TASK GOAL: Using "middle" as the search string, find the matching lines below and copy them.

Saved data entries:
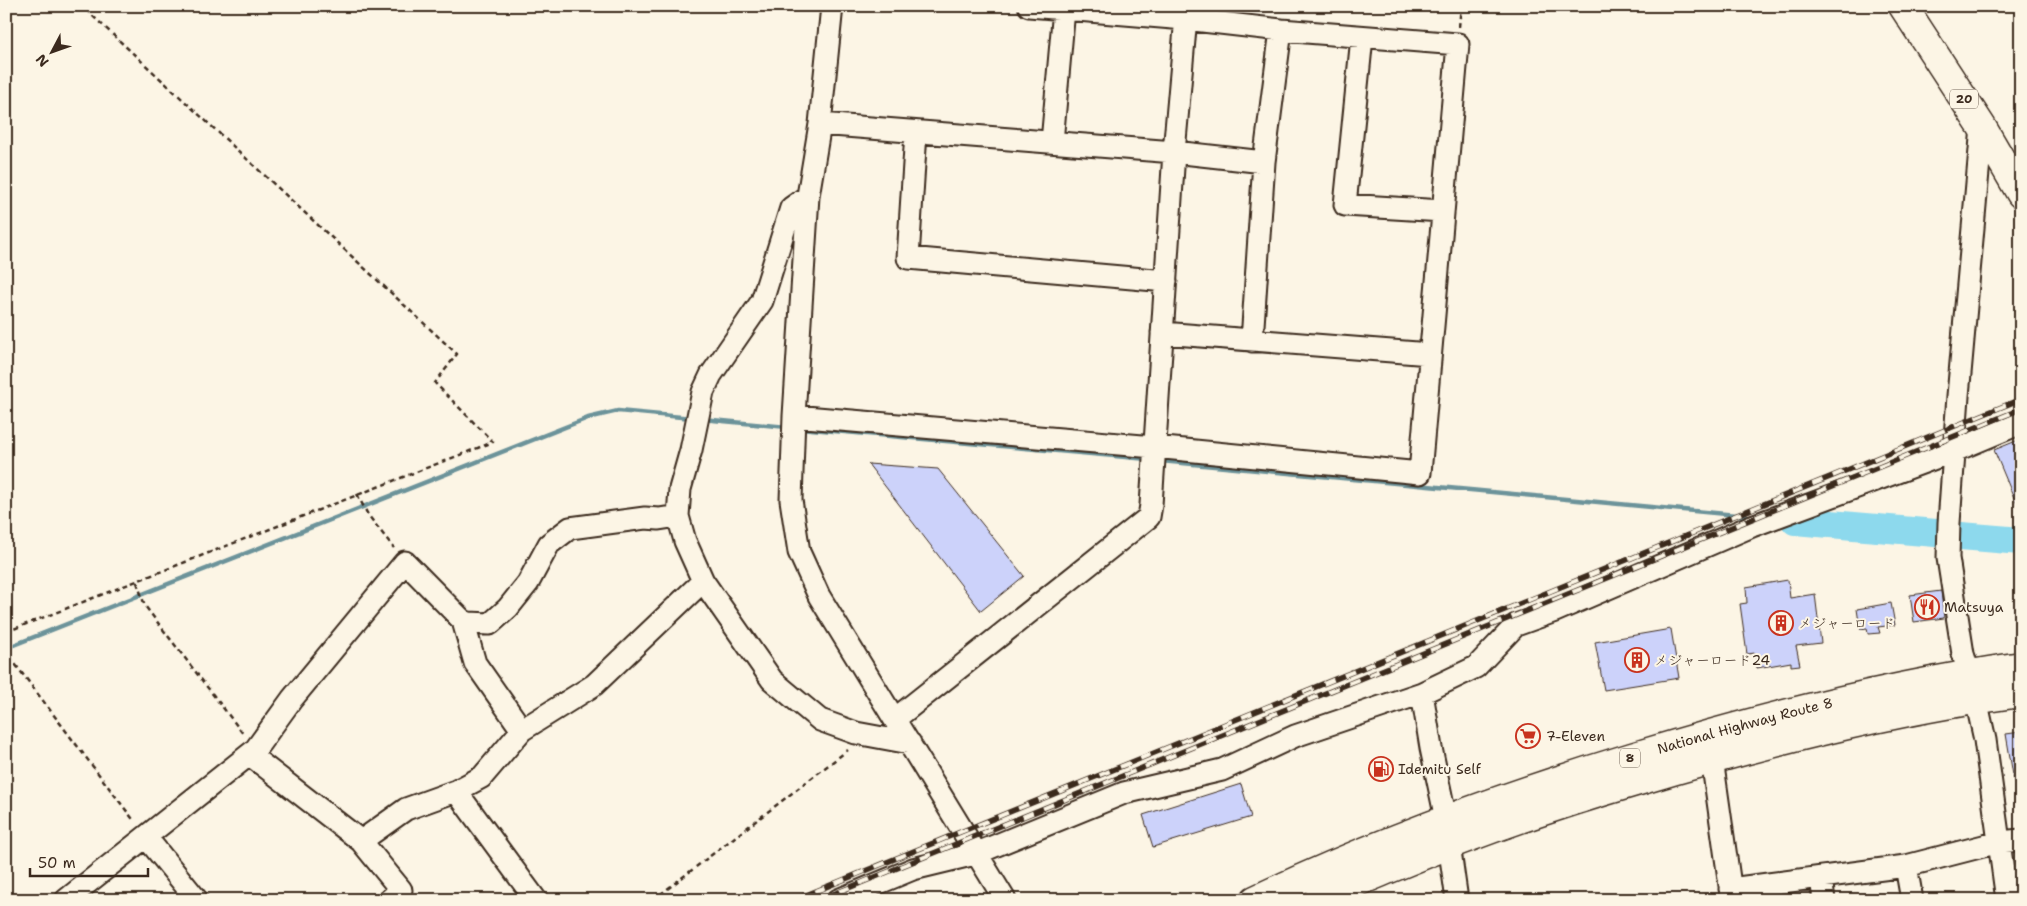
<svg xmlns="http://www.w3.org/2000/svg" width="2027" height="906" font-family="'Shantell Sans','Klee One',sans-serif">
  <rect width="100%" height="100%" fill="#fcf5e5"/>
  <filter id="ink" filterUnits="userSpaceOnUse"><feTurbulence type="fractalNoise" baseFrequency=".02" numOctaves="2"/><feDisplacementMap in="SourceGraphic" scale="10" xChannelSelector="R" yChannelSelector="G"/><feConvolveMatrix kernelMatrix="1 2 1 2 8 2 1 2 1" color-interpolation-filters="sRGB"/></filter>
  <g filter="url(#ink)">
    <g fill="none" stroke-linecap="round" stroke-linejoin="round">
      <path stroke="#6c939a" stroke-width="4.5" d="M702,419l85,8
        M800,428l348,31
        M1161,461l586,55
        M6,648l582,-230 30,-7 74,7"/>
      <path stroke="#8dd9ed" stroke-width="28" d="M1795,521l141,12
        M1961,536l60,5"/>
    </g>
    <path fill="#ccd2fa" stroke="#3b2a1e" d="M2021,439v65l-4,1 -23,-55z
      M868,464l70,5 86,107 -43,35z
      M1788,580l2,18 25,-4 6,49 -25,3 4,19 -9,1v-4l-34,6 -2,-15 -8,1 -7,-50 7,-1 -1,-16z
      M1941,591l3,27 -30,4 -4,-27z
      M1891,603l4,22 -17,2 2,6 -12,1 -1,-6 -7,1 -3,-20z
      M1671,629l8,49 -75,12 -9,-48z
      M2021,732v90l-15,-88z
      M1241,784l10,33 -98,30 -10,-32z"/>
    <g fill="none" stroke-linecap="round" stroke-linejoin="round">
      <defs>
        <path id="minor" d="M832,6l-12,118 -12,72 -14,220 -3,84 8,52 20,44 186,304
          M1362,37l-17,168 98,6
          M820,124l354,28 90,10
          M916,132l-8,126 258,23
          M1052,142l12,-133
          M808,196l-17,12 -29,93 -51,74 -8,17 -12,58 -11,39 -2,27 7,25 18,40 69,99 48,40 36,13 54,10
          M1162,333l268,21
          M1252,341l12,-179 17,-132
          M794,416l360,31 266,26 38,-429 -177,-14 -96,-11 -156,-13
          M463,621l12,42 47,67
          M1969,673l-6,-19 -15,-96 1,-35 9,-127 24,-269
          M1422,693l9,55 15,71
          M1976,699l9,41 22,160
          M895,719l254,-202 2,-12 23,-353 13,-146
          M250,755l111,86 40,49 -12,10
          M1712,759l20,141
          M456,791l80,109
          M146,837l51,63
          M361,841l45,-32 50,-18 26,-14 40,-47 72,-45 109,-104
          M1449,844l8,56
          M1906,866l6,34
          M1821,878l3,22
          M1730,889l176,-23 93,-24 22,-2
          M66,900l189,-150 37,-51 113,-137 58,59 6,2 21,1 18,-16 20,-25 21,-39 21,-16 75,-10 14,1 19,-3
          M838,900l75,-31 62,-15 149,-61 98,-23 73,-34 127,-43 54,-26 40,-42 39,-14 197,-85 202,-75 67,-28"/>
        <path id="major" d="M1903,6l79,121 39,67"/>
        <g id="highway">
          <path id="s1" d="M1255,900c122,-58 249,-104 377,-143 127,-39 257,-72 389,-91"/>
          <path d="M1318,900c24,-12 50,-22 76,-33 79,-33 159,-61 241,-85 127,-38 255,-71 386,-89"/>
        </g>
      </defs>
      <use href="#minor" stroke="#3b2a1e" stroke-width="25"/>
      <use href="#major" stroke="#3b2a1e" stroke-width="31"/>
      <use href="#highway" stroke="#3b2a1e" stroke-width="31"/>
      <path stroke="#3b2a1e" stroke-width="2.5" stroke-dasharray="5 4" stroke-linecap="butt" d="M1459,27l2,-21
        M357,494l11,21 26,33
        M137,582l8,24 99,129
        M6,632l487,-190 -58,-59 22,-29 -375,-348
        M6,649l3,7 126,166
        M653,900l195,-150"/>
      <use href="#minor" stroke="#fcf5e5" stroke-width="21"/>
      <use href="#major" stroke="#fcf5e5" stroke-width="28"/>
      <use href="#highway" stroke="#fcf5e5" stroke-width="28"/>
      <defs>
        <path id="rail" d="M794,900l1227,-501
          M819,900l1202,-491"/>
      </defs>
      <use href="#rail" stroke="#3b2a1e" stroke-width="5.5"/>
      <use href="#rail" stroke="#fcf5e5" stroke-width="4" stroke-dasharray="11" stroke-linecap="butt"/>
    </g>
  </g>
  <defs>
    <symbol id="restaurant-ring" viewBox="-11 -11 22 22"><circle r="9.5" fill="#fcf5e5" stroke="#c8321e" stroke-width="1.5"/><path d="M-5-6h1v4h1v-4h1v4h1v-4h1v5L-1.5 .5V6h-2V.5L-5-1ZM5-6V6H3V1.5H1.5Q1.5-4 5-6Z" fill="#c8321e"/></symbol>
    <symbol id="building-ring" viewBox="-11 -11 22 22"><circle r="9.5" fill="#fcf5e5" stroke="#c8321e" stroke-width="1.5"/><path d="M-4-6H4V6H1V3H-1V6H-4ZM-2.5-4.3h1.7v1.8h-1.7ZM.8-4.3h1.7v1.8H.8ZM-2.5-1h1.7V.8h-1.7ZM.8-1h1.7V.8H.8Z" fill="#c8321e"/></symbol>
    <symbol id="supermarket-ring" viewBox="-11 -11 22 22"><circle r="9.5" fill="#fcf5e5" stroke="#c8321e" stroke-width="1.5"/><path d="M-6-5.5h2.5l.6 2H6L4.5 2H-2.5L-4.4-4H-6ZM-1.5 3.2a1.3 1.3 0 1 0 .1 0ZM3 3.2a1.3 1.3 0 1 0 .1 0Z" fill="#c8321e"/></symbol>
    <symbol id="fuel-ring" viewBox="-11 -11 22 22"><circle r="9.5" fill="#fcf5e5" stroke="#c8321e" stroke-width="1.5"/><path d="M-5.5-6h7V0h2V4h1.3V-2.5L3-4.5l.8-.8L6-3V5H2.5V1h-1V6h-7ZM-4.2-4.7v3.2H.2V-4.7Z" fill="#c8321e"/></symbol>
  </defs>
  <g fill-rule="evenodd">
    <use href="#restaurant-ring" x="1913" y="593" width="28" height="28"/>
    <use href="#building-ring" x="1767" y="609" width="28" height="28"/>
    <use href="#building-ring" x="1623" y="646" width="28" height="28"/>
    <use href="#supermarket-ring" x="1514" y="722" width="28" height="28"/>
    <use href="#fuel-ring" x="1367" y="755" width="28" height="28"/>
  </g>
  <g text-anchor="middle" stroke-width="4" stroke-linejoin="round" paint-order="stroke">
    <g fill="#fcf5e5" stroke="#75675a" stroke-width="1">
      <rect x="1950" y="89.5" width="28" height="19" rx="4"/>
      <rect x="1620" y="748.5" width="20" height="19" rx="4"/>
    </g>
    <g font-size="12" font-weight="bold" fill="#3b2a1e">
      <text x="1964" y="103">20</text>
      <text x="1630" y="762">8</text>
    </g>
    <g font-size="14" fill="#3b2a1e" stroke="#fcf5e5" text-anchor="start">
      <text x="1944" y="612">Matsuya</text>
      <text x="1798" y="628">メジャーロード</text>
      <text x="1654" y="665">メジャーロード24</text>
      <text x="1546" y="741">7-Eleven</text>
      <text x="1398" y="774">Idemitu Self</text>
    </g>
    <g font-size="14" fill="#3b2a1e" stroke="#fcf5e5">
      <text dy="5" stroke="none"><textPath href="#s1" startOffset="521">National Highway Route 8</textPath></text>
    </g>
  </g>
  <rect width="2027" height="906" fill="none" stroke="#fcf5e5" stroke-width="25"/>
  <rect x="12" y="12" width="2002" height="881" fill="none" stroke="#3b2a1e" stroke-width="2" filter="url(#ink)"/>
  <g transform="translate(52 52) rotate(229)" stroke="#fcf5e5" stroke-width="4" paint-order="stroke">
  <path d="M0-4L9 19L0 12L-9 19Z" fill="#3b2a1e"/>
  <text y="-8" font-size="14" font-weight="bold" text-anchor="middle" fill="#3b2a1e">N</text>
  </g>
  <path d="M30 868v8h118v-8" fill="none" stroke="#3b2a1e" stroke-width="2.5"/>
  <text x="38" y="868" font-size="15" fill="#3b2a1e" stroke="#fcf5e5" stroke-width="4" paint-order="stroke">50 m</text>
</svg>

EXERCISE ANSWER:
  <g text-anchor="middle" stroke-width="4" stroke-linejoin="round" paint-order="stroke">
  <text y="-8" font-size="14" font-weight="bold" text-anchor="middle" fill="#3b2a1e">N</text>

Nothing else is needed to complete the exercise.